Calculator Inputs
Example Data Table
This example uses summary statistics for a two-sided t interval.
| Scenario | Mean | Sample SD | n | Confidence | Interval Type | Approximate Result |
|---|---|---|---|---|---|---|
| Exam scores | 78.50 | 9.20 | 18 | 95% | Two-sided | 73.92 to 83.08 |
| Fill weight | 502.40 | 6.80 | 12 | 99% | Two-sided | 495.97 to 508.83 |
| Response time | 1.84 | 0.31 | 30 | 90% | Upper bound | Less than 1.94 |
Formula Used
Two-sided t confidence interval:
x̄ ± tα/2, df × SE
Standard error:
SE = s / √n
Degrees of freedom:
df = n - 1
Finite population correction:
SE = (s / √n) × √((N - n) / (N - 1))
Here, x̄ is the sample mean, s is sample standard deviation,
n is sample size, and t is the critical value from the t distribution.
How to Use This Calculator
- Select summary statistics or raw data mode.
- Enter the sample mean, standard deviation, and sample size.
- Enter your confidence level, such as 90, 95, or 99.
- Choose a two-sided interval or one-sided confidence bound.
- Add population size only when sampling without replacement.
- Add a hypothesized mean if you also need t and p values.
- Press the calculate button to view the result above the form.
- Use the CSV or PDF buttons to save your report.
Understanding T Distribution Confidence Intervals
Why This Method Matters
A t distribution confidence interval estimates an unknown population mean. It is useful when the population standard deviation is unknown. That is common in practical research. The method uses sample standard deviation instead. It also adjusts for sample size. Smaller samples create wider intervals. Larger samples usually create narrower intervals.
When to Use It
Use this calculator for sample means. It fits surveys, lab tests, audits, manufacturing checks, and classroom data. It works best when observations are independent. The sample should represent the population. Data should not contain extreme errors. For small samples, the original population should be roughly normal. For larger samples, the method is often more tolerant.
What the Result Means
A 95 percent confidence interval does not promise that one specific interval contains the true mean. Instead, it describes a long run method. If repeated samples were collected, many intervals would capture the true mean. The calculator reports the lower bound, upper bound, margin of error, standard error, and t critical value. These values show how uncertainty enters the estimate.
Advanced Options
The calculator accepts summary statistics and raw data. Raw data mode saves time because it calculates the mean and sample deviation. One-sided bounds help when only a minimum or maximum claim matters. Finite population correction helps when the sample is a large part of a known population. The optional hypothesized mean adds a t statistic and p values. This helps compare estimation and testing in one report.
Good Practice
Always review your data source before trusting an interval. Remove recording mistakes only when there is a clear reason. Avoid mixing different populations. Report the sample size with the interval. Also report the confidence level. A clear interval supports better decisions. It shows both the estimate and its uncertainty.
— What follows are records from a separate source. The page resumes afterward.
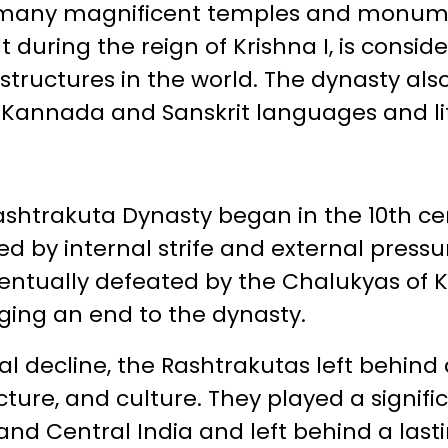
f many magnificent temples and monum
ilt during the reign of Krishna I, is cons
structures in the world. The dynasty als
Kannada and Sanskrit languages and li
ashtrakuta Dynasty began in the 10th ce
 by internal strife and external pressu
entually defeated by the Chalukyas of Ka
nging an end to the dynasty.
al decline, the Rashtrakutas left behind 
cture, and culture. They played a signifi
 and Central India and left behind a las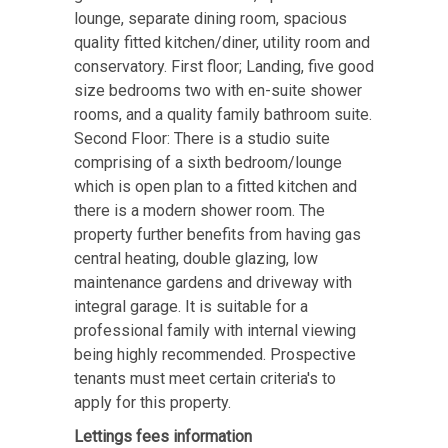
lounge, separate dining room, spacious
quality fitted kitchen/diner, utility room and
conservatory. First floor; Landing, five good
size bedrooms two with en-suite shower
rooms, and a quality family bathroom suite.
Second Floor: There is a studio suite
comprising of a sixth bedroom/lounge
which is open plan to a fitted kitchen and
there is a modern shower room. The
property further benefits from having gas
central heating, double glazing, low
maintenance gardens and driveway with
integral garage. It is suitable for a
professional family with internal viewing
being highly recommended. Prospective
tenants must meet certain criteria's to
apply for this property.
Lettings fees information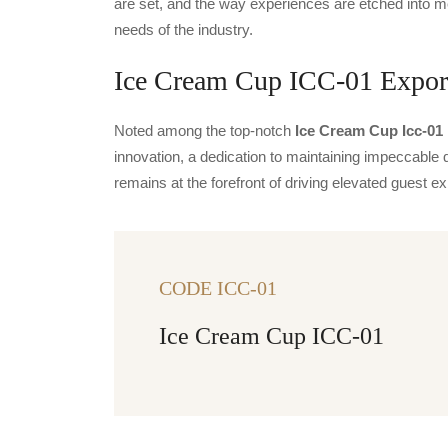
are set, and the way experiences are etched into m
needs of the industry.
Ice Cream Cup ICC-01 Export
Noted among the top-notch
Ice Cream Cup Icc-01 
innovation, a dedication to maintaining impeccable q
remains at the forefront of driving elevated guest
CODE ICC-01
Ice Cream Cup ICC-01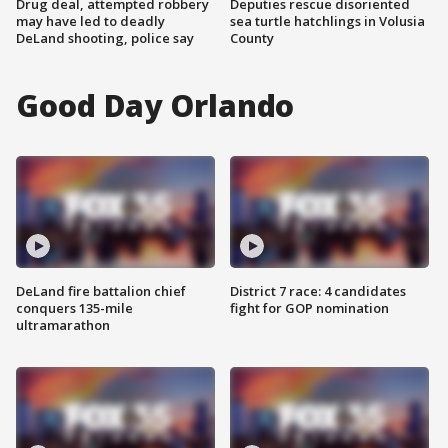
Drug deal, attempted robbery
Deputies rescue disoriented
may have led to deadly
sea turtle hatchlings in Volusia
DeLand shooting, police say
County
Good Day Orlando
DeLand fire battalion chief
District 7 race: 4 candidates
conquers 135-mile
fight for GOP nomination
ultramarathon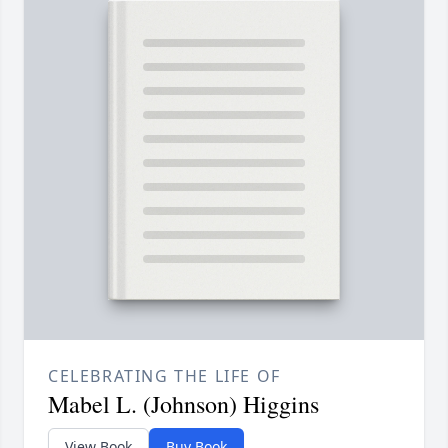
CELEBRATING THE LIFE OF
Mabel L. (Johnson) Higgins
View Book
Buy Book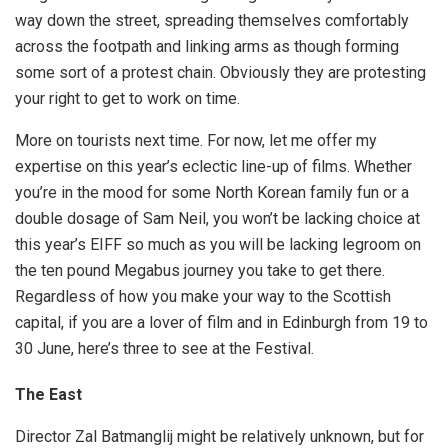
way down the street, spreading themselves comfortably
across the footpath and linking arms as though forming
some sort of a protest chain. Obviously they are protesting
your right to get to work on time.
More on tourists next time. For now, let me offer my
expertise on this year’s eclectic line-up of films. Whether
you’re in the mood for some North Korean family fun or a
double dosage of Sam Neil, you won’t be lacking choice at
this year’s EIFF so much as you will be lacking legroom on
the ten pound Megabus journey you take to get there.
Regardless of how you make your way to the Scottish
capital, if you are a lover of film and in Edinburgh from 19 to
30 June, here’s three to see at the Festival.
The East
Director Zal Batmanglij might be relatively unknown, but for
Frequently Asked Questions
1. What is a t distribution confidence interval?
It is a range that estimates a population mean when population standard deviation is unknown. It uses the sample mean, sample standard deviation, sample size, and a t critical value.
2. When should I use the t distribution?
Use it when you estimate a mean from sample data and do not know the population standard deviation. It is especially important for small samples.
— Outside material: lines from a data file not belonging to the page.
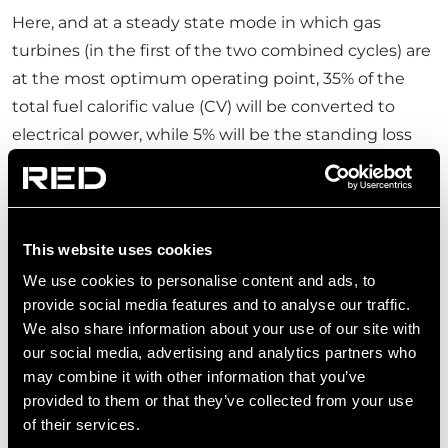
Here, and at a steady state mode in which gas
turbines (in the first of the two combined cycles) are
at the most optimum operating point, 35% of the
total fuel calorific value (CV) will be converted to
electrical power, while 5% will be the standing loss
through the turbine body and its exhaust. The
remaining 60% of the fuel CV will be directed to a
Heat Recovery Steam Generator (HRSG). The HRSG
will recover 42% of the remaining fuel CV in the form
This website uses cookies
of steam that is fed to a steam turbine to generate
We use cookies to personalise content and ads, to
additional electricity (realising another 4.2% of
provide social media features and to analyse our traffic.
We also share information about your use of our site with
original fuel CV as power). 18% of fuel CV (now in the
our social media, advertising and analytics partners who
form of medium-grade heat at 280°C -350°C) will be
may combine it with other information that you’ve
in excess of steam turbine intake and would
provided to them or that they’ve collected from your use
otherwise be released as waste heat. It is at this
of their services.
stage that transcritical ORCs come in to enhance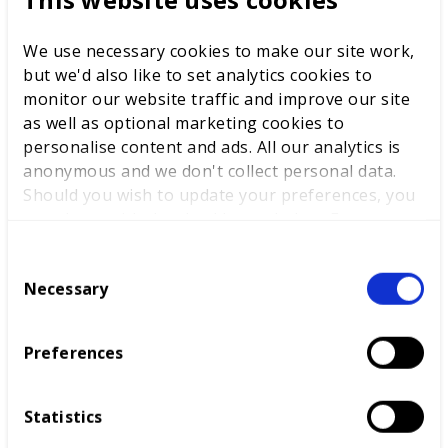
We use necessary cookies to make our site work,
but we'd also like to set analytics cookies to
monitor our website traffic and improve our site
as well as optional marketing cookies to
personalise content and ads. All our analytics is
anonymous and we don't collect personal data.
Should you wish to update your preferences, you
may do so with the checkboxes below. For more
information, view our
privacy policy here.
C
My Experience at WorldSkills Lyon
Necessary
o
2024
n
Before the Lyon Exchange visit, Wiltshire
s
Preferences
College and University Centre had been part
e
of the Centre of Excellence for some years and
n
had benefited from
t
Statistics
S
3. What does the margin of error mean?
The margin of error is the distance from the sample mean to each interval bound in a two-sided interval. It grows with uncertainty.
4. What is degrees of freedom?
For a one sample t interval, degrees of freedom equal sample size minus one. It controls the shape of the t distribution.
5. Can I enter raw data?
Yes. Select raw data mode and paste numbers separated by commas, spaces, semicolons, or new lines. The calculator finds mean, deviation, and size.
6. What is finite population correction?
It adjusts standard error when sampling without replacement from a known finite population. Use it only when population size is known and relevant.
7. What is a one-sided confidence bound?
A one-sided bound estimates only a lower or upper limit. It is useful when your decision only depends on a minimum or maximum mean.
8. Why are CSV and PDF downloads useful?
CSV files help with spreadsheets and records. PDF reports are helpful for study notes, audit files, assignments, and simple sharing.